Over 370 hospitals and nearly 1,000 specialist centres of expertise will be linked through these networks connecting thousands of experts, researchers and doctors across 25 EU Member States.
In Europe, more than 30 million people are affected by a rare disease. The purpose of the ERNs is to support specialists across Europe in concentrating knowledge and resources for conditions that require highly specialised healthcare.
The ERNs will facilitate teams of multidisciplinary medical specialists meeting as a virtual clinical board. Connecting through the dedicated IT platform, they will be able to discuss patients’ details to help diagnose and suggest treatment for rare diseases across Europe. The IT infrastructure will support the confidential exchange of patient information, as well as storing clinical data and medical images collected by each ERN.
Mr Mel McIntyre, Managing Director of OpenApp, commented: “The idea that we can contribute to improved diagnosis of patients with rare disorders is very invigorating for us at OpenApp. We have been developing patient-centric information systems for a number of years in collaboration with Irish health services.
“We now get to use this knowledge and expertise on a European stage to promote shared cross-border healthcare. This is very exciting for us, our partners and friends, as well as European citizens who will benefit from this initiative.”
OpenApp’s IT platform is currently used for many rare diseases in both clinical and non-clinical settings.
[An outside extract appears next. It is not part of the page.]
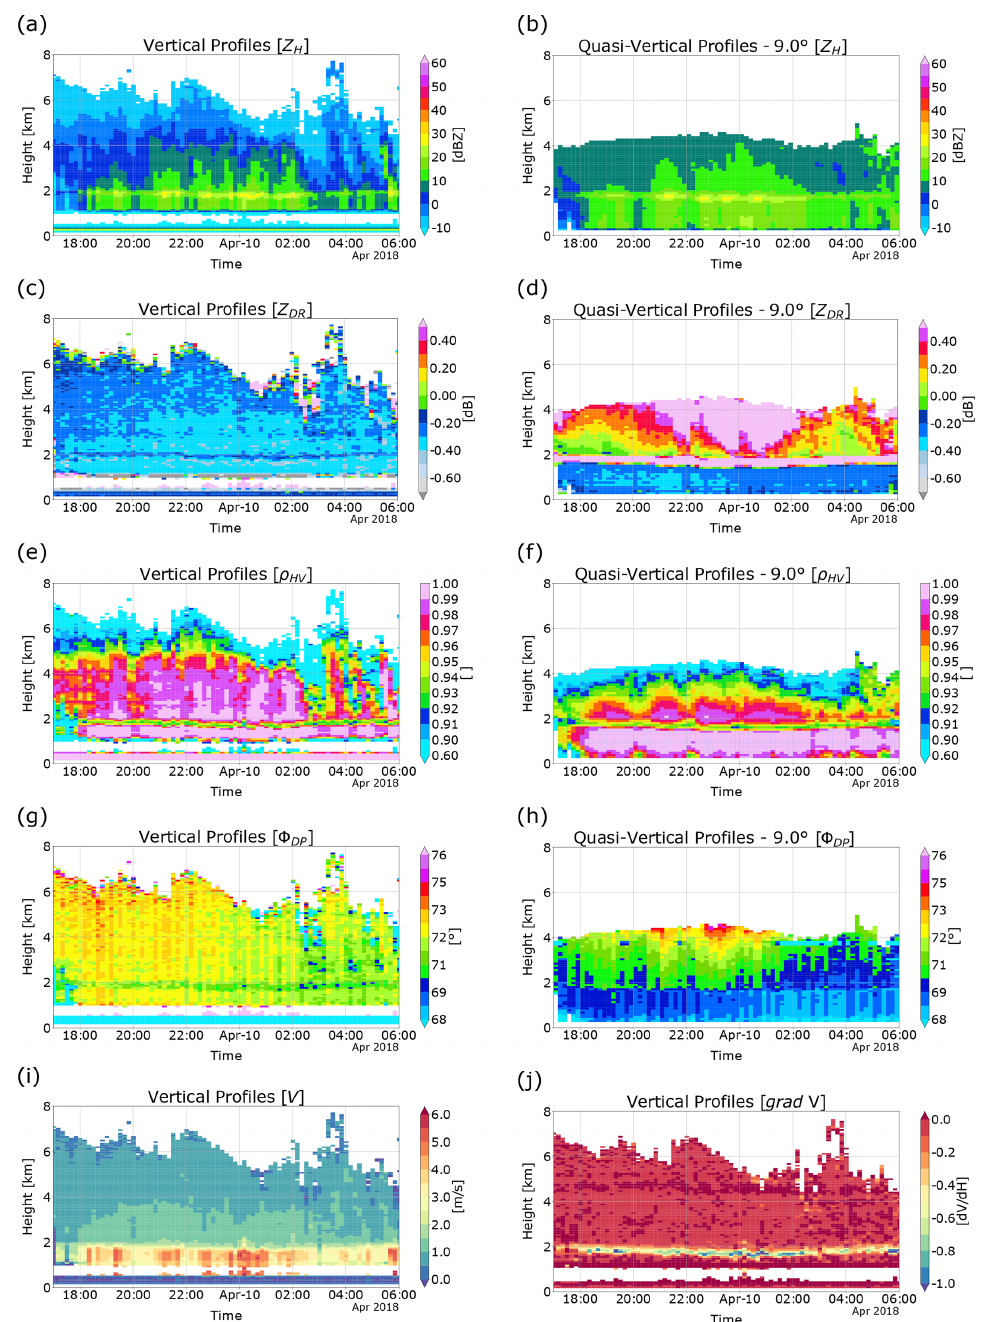
Figure 2. Height versus time plots of Z H (a–b) , Z DR (c–d) , ρ HV (e–f) and (cid:56) DP (g–h) , generated from VPs (left) and QVPs (right) for a pre- cipitation event recorded by a weather radar located at Chenies, UK. Also, panel (i) portrays the radial (vertical) velocity V of hydrometeors, whilst panel (j) shows a plot of the profiles based on the gradient of V measurements [ d V/ d H ]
It is also developing and supporting registries for various diseases including cystic fibrosis, Tay-Sachs disease, Alpha-1 antitrypsin deficiency, epidermolysis bullosa, atopic dermatitis and haemophilia.
In order to deliver a project of this scale, OpenApp enlisted the support of healthcare IT companies across Europe, including Cineca in Italy, Aridia in Scotland, Vu2Vu in Ireland and Osimis in Belgium.